# Oak and Strawberry



## fivebk (Mar 19, 2009)

Hi, Everyone

I have a question. Has anyone ever added oak to srawberry wine and if so what can a person expect it to add to the wine. ( flavor, body, ect )

BOB


----------



## Tom (Mar 19, 2009)

I would not add any oak to fruit wines. For body you can add a f-pac and backsweeten. 


Another option is add a few banana's or glycerine.

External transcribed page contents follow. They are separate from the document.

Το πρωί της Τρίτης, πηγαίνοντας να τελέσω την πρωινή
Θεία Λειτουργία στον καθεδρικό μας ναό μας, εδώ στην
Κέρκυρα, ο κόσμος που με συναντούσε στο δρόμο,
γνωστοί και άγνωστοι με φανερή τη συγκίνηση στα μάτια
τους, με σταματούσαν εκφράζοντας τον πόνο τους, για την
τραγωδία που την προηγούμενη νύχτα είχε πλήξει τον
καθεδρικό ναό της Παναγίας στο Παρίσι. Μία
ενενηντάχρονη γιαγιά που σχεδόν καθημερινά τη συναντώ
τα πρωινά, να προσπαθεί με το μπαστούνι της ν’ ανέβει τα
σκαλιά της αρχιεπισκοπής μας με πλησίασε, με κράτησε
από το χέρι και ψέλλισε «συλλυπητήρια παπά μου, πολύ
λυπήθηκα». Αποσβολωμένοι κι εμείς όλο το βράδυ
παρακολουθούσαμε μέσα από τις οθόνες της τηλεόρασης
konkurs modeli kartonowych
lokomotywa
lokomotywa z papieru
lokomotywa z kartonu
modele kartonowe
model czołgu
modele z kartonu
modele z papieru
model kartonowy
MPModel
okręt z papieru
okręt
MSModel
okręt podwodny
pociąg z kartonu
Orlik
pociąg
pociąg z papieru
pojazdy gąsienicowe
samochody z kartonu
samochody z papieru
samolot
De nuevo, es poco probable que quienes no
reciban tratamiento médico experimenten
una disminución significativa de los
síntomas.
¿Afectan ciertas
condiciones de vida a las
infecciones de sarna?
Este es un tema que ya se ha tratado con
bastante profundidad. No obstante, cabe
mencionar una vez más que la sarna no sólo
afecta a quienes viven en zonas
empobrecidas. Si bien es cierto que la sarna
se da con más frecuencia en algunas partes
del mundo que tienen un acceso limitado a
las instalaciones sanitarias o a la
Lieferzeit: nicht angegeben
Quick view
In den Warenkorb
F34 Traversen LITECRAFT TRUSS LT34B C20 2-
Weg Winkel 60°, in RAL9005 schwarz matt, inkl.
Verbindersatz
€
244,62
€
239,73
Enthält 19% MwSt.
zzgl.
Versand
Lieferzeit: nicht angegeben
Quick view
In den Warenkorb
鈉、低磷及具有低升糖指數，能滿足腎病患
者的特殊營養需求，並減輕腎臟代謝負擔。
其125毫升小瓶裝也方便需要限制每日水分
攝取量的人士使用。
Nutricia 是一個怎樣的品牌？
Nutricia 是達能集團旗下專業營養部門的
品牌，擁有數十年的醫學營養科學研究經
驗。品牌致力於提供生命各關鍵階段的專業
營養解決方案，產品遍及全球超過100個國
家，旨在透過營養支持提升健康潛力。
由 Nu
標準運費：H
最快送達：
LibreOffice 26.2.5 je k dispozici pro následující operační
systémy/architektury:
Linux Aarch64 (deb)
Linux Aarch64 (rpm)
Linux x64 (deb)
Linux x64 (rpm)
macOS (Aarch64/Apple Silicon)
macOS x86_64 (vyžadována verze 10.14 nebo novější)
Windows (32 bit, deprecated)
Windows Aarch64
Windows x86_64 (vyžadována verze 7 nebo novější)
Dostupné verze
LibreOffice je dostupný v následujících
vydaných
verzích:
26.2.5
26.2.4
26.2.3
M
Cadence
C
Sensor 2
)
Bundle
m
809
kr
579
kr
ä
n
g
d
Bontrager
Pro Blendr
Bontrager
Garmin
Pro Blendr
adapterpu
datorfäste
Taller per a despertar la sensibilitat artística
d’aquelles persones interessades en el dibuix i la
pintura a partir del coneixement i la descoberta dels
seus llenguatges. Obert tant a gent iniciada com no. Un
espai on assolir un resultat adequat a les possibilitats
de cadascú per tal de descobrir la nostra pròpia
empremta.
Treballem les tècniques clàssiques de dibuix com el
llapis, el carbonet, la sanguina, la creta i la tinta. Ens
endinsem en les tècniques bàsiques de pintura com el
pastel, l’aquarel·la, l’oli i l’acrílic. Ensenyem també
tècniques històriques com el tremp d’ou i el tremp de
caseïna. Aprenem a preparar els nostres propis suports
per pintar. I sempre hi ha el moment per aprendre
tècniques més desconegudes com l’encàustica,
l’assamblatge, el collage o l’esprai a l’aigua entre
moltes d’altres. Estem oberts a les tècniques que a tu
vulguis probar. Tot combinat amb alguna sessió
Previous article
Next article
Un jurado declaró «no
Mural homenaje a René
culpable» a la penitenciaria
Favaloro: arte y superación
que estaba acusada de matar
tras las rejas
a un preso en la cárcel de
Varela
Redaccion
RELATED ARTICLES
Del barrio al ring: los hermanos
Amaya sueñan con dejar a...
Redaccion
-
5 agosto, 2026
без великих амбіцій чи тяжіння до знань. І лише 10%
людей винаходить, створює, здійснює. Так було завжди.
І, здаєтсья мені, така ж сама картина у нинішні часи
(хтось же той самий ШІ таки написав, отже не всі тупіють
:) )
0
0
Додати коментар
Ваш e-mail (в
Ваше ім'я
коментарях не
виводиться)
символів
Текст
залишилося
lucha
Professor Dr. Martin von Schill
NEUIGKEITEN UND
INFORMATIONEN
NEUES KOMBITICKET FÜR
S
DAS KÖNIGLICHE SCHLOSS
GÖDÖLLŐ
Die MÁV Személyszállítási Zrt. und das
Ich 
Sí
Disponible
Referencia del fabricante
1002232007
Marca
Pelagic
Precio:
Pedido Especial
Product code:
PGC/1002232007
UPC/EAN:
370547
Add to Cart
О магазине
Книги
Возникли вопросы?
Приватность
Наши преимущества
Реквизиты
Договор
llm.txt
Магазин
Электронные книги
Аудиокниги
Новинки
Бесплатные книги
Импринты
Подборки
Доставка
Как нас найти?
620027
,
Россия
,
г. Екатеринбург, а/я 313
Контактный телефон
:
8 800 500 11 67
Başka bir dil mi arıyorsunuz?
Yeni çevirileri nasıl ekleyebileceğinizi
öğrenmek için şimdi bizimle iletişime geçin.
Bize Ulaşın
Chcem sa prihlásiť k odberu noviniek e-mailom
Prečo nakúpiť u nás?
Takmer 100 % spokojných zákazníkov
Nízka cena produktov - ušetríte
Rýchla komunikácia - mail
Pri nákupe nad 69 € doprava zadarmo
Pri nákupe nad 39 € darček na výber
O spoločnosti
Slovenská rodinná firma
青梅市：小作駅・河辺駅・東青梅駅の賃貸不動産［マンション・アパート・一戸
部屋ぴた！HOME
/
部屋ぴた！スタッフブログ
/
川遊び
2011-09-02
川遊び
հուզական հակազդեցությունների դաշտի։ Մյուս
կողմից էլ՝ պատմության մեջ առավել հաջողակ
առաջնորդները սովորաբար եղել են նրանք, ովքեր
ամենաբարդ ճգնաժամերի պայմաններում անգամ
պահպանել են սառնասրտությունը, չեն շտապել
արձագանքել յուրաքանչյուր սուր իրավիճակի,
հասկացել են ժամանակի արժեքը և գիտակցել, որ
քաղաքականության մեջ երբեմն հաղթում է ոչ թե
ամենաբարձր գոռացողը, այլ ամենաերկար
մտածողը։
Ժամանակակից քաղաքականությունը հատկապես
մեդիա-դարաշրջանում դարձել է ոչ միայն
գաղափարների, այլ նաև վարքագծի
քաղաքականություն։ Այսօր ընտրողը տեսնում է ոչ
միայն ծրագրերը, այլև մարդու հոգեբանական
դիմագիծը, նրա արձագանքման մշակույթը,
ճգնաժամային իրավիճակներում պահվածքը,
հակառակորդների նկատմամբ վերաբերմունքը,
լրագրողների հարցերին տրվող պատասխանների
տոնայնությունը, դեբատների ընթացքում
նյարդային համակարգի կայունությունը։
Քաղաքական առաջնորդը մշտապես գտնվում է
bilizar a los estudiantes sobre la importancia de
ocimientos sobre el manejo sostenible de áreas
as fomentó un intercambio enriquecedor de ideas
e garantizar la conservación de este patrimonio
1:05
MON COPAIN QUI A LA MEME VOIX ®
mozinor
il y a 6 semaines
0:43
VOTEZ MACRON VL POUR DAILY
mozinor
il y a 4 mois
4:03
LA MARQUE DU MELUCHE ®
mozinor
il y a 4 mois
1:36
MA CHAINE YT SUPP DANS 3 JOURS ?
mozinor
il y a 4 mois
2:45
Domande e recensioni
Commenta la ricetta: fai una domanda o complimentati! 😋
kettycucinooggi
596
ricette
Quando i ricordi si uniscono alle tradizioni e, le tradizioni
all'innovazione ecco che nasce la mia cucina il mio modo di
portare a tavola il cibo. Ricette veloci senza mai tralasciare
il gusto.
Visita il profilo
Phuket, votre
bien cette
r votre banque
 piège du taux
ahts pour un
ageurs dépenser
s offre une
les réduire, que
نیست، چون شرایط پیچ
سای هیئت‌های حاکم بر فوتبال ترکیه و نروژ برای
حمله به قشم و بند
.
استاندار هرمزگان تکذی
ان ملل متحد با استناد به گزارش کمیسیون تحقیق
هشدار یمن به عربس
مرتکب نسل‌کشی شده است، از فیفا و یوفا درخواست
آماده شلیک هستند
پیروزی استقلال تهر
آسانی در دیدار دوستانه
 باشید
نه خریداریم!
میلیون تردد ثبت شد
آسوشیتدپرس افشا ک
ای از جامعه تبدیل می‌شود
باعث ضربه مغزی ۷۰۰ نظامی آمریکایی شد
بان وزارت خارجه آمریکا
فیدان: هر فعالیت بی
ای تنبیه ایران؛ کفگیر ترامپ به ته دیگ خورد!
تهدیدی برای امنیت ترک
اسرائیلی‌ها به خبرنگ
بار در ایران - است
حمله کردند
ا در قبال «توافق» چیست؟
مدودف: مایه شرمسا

I suggest the 1st option. Thats what I do on my fresh fruit wines.


----------



## vcasey (Mar 19, 2009)

I add oak to many of my fruit wines and I think oak really goes well with some fruits. That being said, if you choose to add oak to a strawberry wine you may want to make it a light oak which will add a bit of coconut to the wine. Another option is to split the batch and oak part of it and leave the other alone. I would backsweeten like tepe suggests however since strawberry can be light (that is why I would go with a light oak) and that would help bring out the strawberry flavor. 
VPC


----------



## Ricky431 (Apr 4, 2009)

I use an F-pack and backsweeten as well, as tepe mentioned.


----------



## smokegrub (Apr 12, 2009)

Personally, I would not oak strawberry. However, oaking some fruit wines can be highly desirable, blackberry, for instance.

Bear in mind that oaking is a matter of personal taste as is wine-making in general.

I just finished a strawberry. I added a bottle of strawberry daiquiri mix and sweetened with sugar after fermentation was complete. Tastes great at this stage.


----------



## JWMINNESOTA (Apr 12, 2009)

The last strawberry I made I added a couple Oz's of light. Came out very nice.As these post make clear, its a personal taste thing, If you like oak, oak it!


----------



## kenkiper (Apr 24, 2009)

I think that it is a personal taste really. I have had several fruit wines with oak and they were quite nice. Really if you like oak then try it. The best part of making wine is you get to make what you like!


----------